How exports of mineral commodities contribute to economy-wide growth
In some countries, mineral resources represent a huge source of income and wealth. But resource abundance does not always bring sustained economic growth and development – it can have the opposite effect, which is sometimes referred to as the “resource curse”. Countries that are heavily reliant on their mineral wealth often have weaker institutions, spend less on education and are more corrupt.
The mining sector generally provides little direct employment in the countries and regions where extraction occurs. Seeking to create more jobs, some countries restrict the export of unprocessed minerals in an effort to encourage the creation of higher-value downstream processing jobs in the domestic market.
Export restrictions of raw materials are also used to meet other objectives; for example, to generate revenue for the government, to control the export of illegally mined products, to enhance environmental protection, or to offset exchange rate impacts caused by exports of several commodities. These are all legitimate policy goals to be determined in each country by its citizens’ preferences.
But export restrictions often do not achieve desired objectives
Further OECD analysis has estimated the effect of removing all export barriers in the steel and steelmaking raw materials sector. The impact was positive on global welfare and—somewhat surprisingly— was even positive in those countries that use export restrictions on steel-making raw materials. Evidence suggests therefore that export restrictions are not an appropriate policy instrument to respond to the challenges of regulating the extractive sector for economy-wide, sustainable growth.
Despite this, measures restricting exports are prevalent for many raw materials such as minerals, metals, wood, and food and agriculture. In some emerging economies, a large percentage of minerals exports are subject to restrictions. The prevalence of such measures begs the question: why do policymakers use this trade policy instrument to address domestic policy challenges? One reason is simply because they can. Some regional trade agreements have attempted to bring discipline to this area. Under WTO rules, member economies are obliged to notify their use of export restrictions, but implementation to date has been patchy.
Policy alternatives to export restrictions
Fortunately, there are concrete examples of how mineral resources can contribute to sustainable, economy-wide growth. OECD analysis points to some successes and shares some lessons from their experience.
Regulatory stability – including tax frameworks, in particular – is critically important to mining firms as they are obliged to make long-term capital investments. Regulatory frameworks should be transparent and apply to all firms, reducing the potential for corrupt or rent-seeking behaviour.

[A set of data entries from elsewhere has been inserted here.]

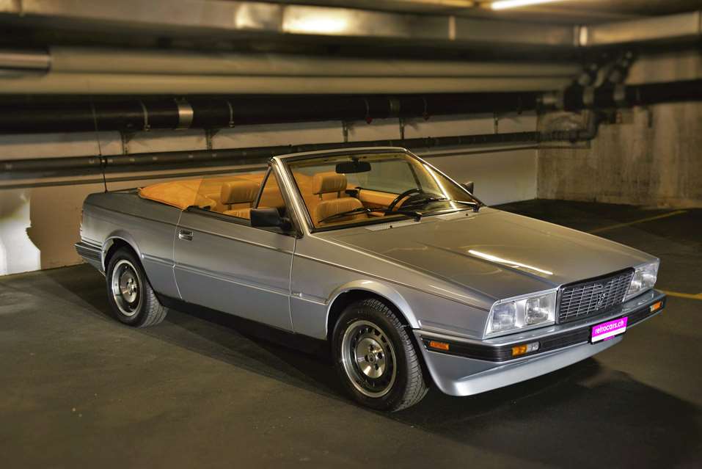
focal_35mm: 40
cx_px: 351
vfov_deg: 33.4
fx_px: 780
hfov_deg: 48.4
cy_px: 234
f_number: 4.5
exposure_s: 1/50
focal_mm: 40
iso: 800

Some countries have successfully created clusters around their mining sectors. In Australia, mining services—engineering, mapping, geological analysis, specialised equipment and technologies for extraction and processing—have grown five-fold in the last 15 years, now accounting for 7% of Australian employment, far more than mining itself.
In other countries where illegal mining persists, civil society organisations have been working with small-scale miners to adapt sustainable mining practices.

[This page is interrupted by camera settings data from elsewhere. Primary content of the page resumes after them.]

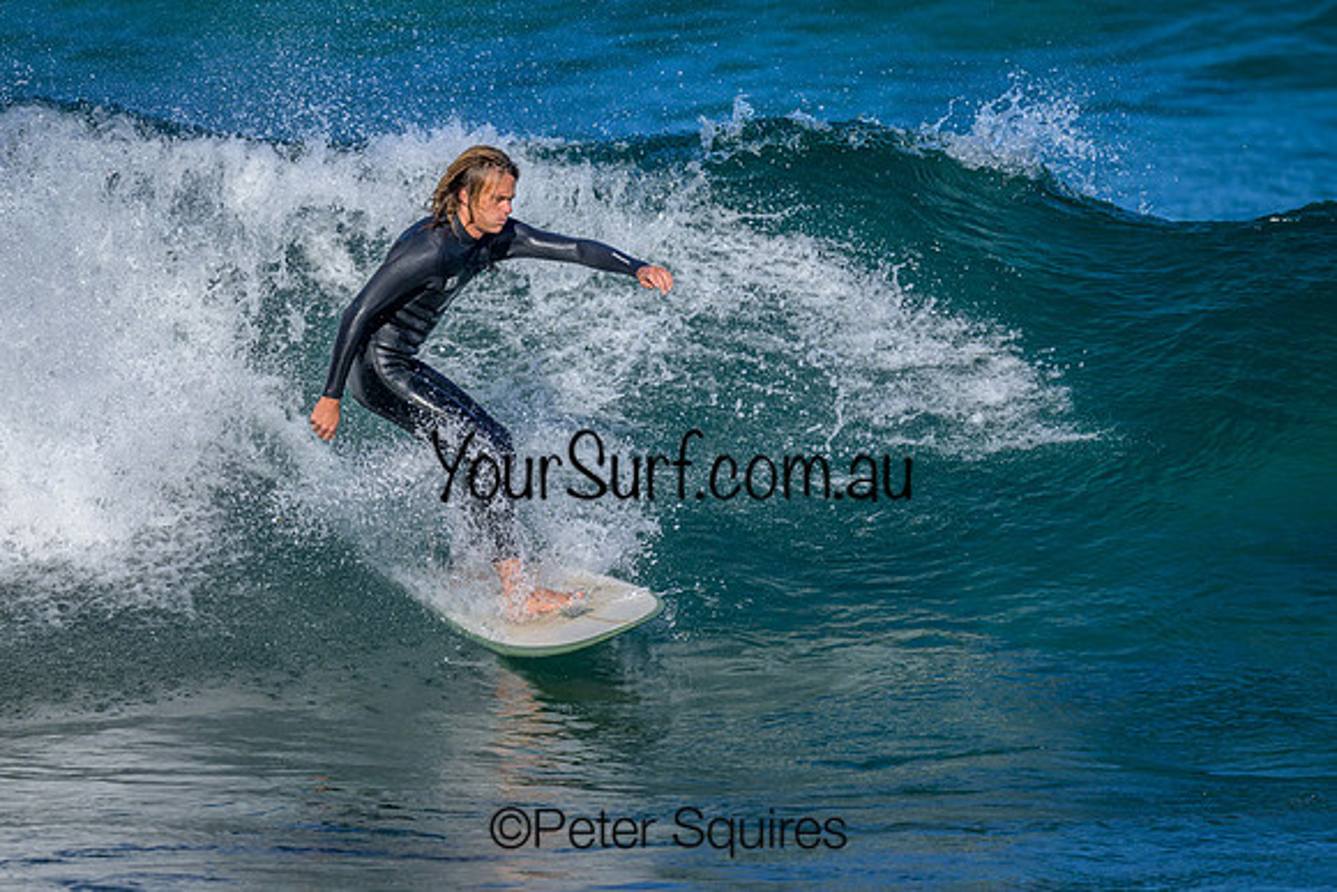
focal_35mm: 917
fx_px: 34065
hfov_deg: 2.2
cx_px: 624
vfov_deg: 1.5
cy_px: 381
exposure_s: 1/2000
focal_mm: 800
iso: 500
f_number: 8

Good quality, detailed geological information is key for minerals-rich countries looking to attract investment. Such information is a public good and can enhance the efficiency of mining and prospecting operations.
While these are only a few examples of how some countries are successfully imposing stable, balanced regulatory environments for their industrial raw materials sectors, a more complete set of policy recommendations can be referenced in case studies on Chile, Botswana and Peru and Colombia.
Data sources: Exports restrictions are restrictions in place from 2009 to 2020. OECD Members self-report data on restrictions they apply, while data for other exporter countries are collected by experts and subsequently verified by the concerned country’s authorities. In both cases only data substantiated from official sources as verified by the OECD Secretariat are included in the database. Production (2012-2020) and reserves data (2018-2020) are collected and disseminated by the United States Geological Survey (USGS) and British Geological Survey (BGS) Centre for Sustainable Mineral Development, with the exception of coke and coking coal production data which are disseminated by the U.S. Energy Information Administration and the International Energy Agency (Coal Information) respectively. Access to the data and methodological notes can be found in the Mineral Commodity Summaries and Individual Commodity Data Sheets, Coal Information 2018, EIA, U.S. Energy Information Administration. Reserves refer to known reserves. See definition in USGS Mineral Commodity Summaries 2018, Appendix C—Reserves and Resources. Production is mine production. Export and Import data (2009-2020) are available through the United Nations Comtrade Database. Trade data is gross exports (i.e., re-exports are included) and gross imports (i.e., re-imports are included) aggregated over raw materials and semi-processed products.
Database: export restrictions on metals, minerals and wood
The OECD Inventory of Restrictions on Exports of Industrial Raw Materials reports export taxes, prohibitions, licensing requirements and other measures by which governments regulate the export of industrial raw materials including minerals, metals and wood. It records measures known to restrain export activity from 2009-2020 at the 6-digit level of HS2007 classification.
Case studies: building local capacity in minerals-exporting countries
In an attempt to derive greater benefits from their resource endowments, and increase linkages with other parts of the economy, some minerals-rich countries have instituted policies to build local capacity. An OECD study examines local content policies in 10 minerals-rich countries and provides some observations about their efficacy and the desirability of their use. The study does not recommend a “one size fits all” policy mix but guards against the distortions created by overly prescriptive, mandatory local content requirements.